Jenny picked up a smooth, grey stone and tossed it with all of his strength. It landed on the water with a loud thud, and the concentric rings spread out, marring the immaculate surface for a moment before fading away.
Carol simply knelt, her fingers brushing the mud where her dress had been. She didn’t cry. The tears had all been spent. She felt a strange, unsettling peace. This wasn’t a place of death. It was a place of keeping.
“She’s with him,” Jenny said, her voice finally calm. It wasn’t a question. Carol nodded, looking out at the deep, dark water. “Where the water waits,” she said softly.
They turned and headed back to the jeep, leaving the lake's solitude behind.

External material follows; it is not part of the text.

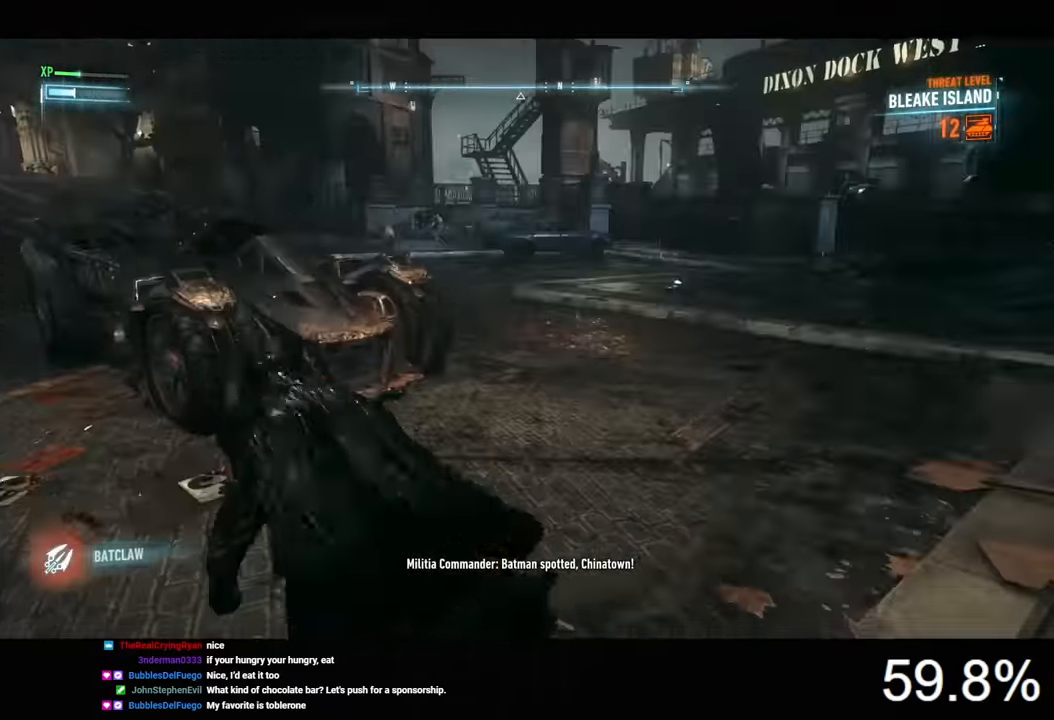
{"keys": ["d"], "mouse": ["right"], "mouse_move": "left", "events": [[234, "space", "up"], [367, "d", "down"], [467, "mouse_right", "down"], [467, "w", "up"]]}
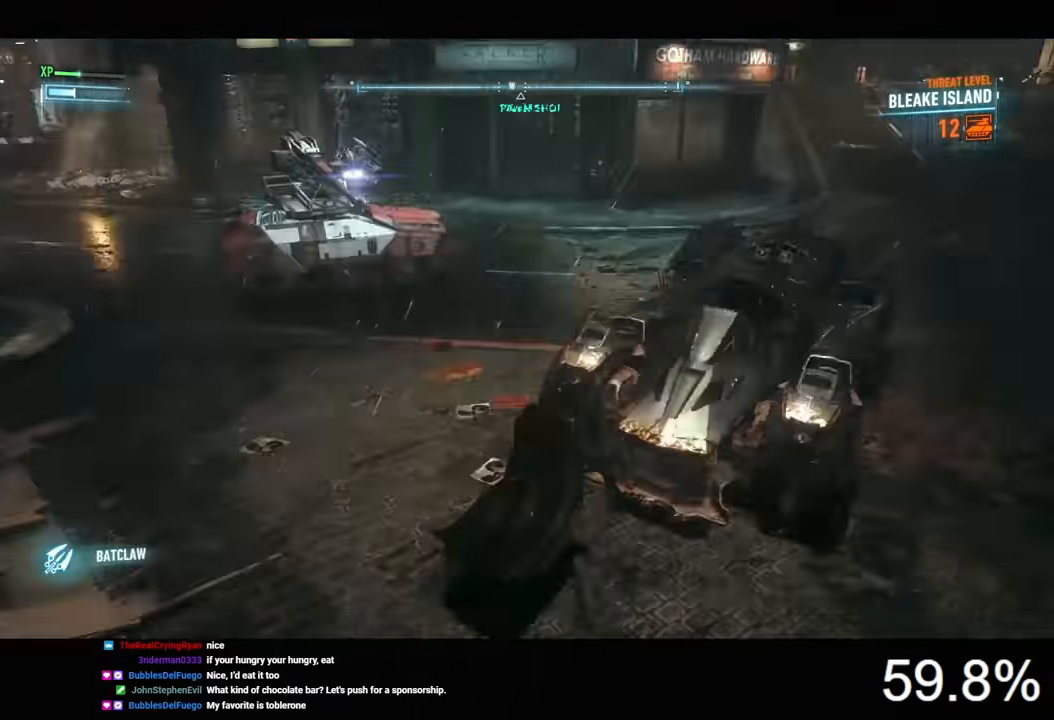
{"keys": ["w"], "mouse": ["right"], "mouse_move": "still", "events": [[267, "w", "down"], [300, "d", "up"]]}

They had a new, dreadful map to read, one with a large, empty area in the centre where their mother used to be. However, they were their mother's daughters. She'd taught them to be strong. She had shown them how to love, even when it hurt. And as they drove down the hill, back into the bustling, vibrant world, they were unable to shake the conviction that some loves were so deep, so enormous, that not even death could contain them. They just returned to the element from which they originated, held in the patient, timeless memory of the depths.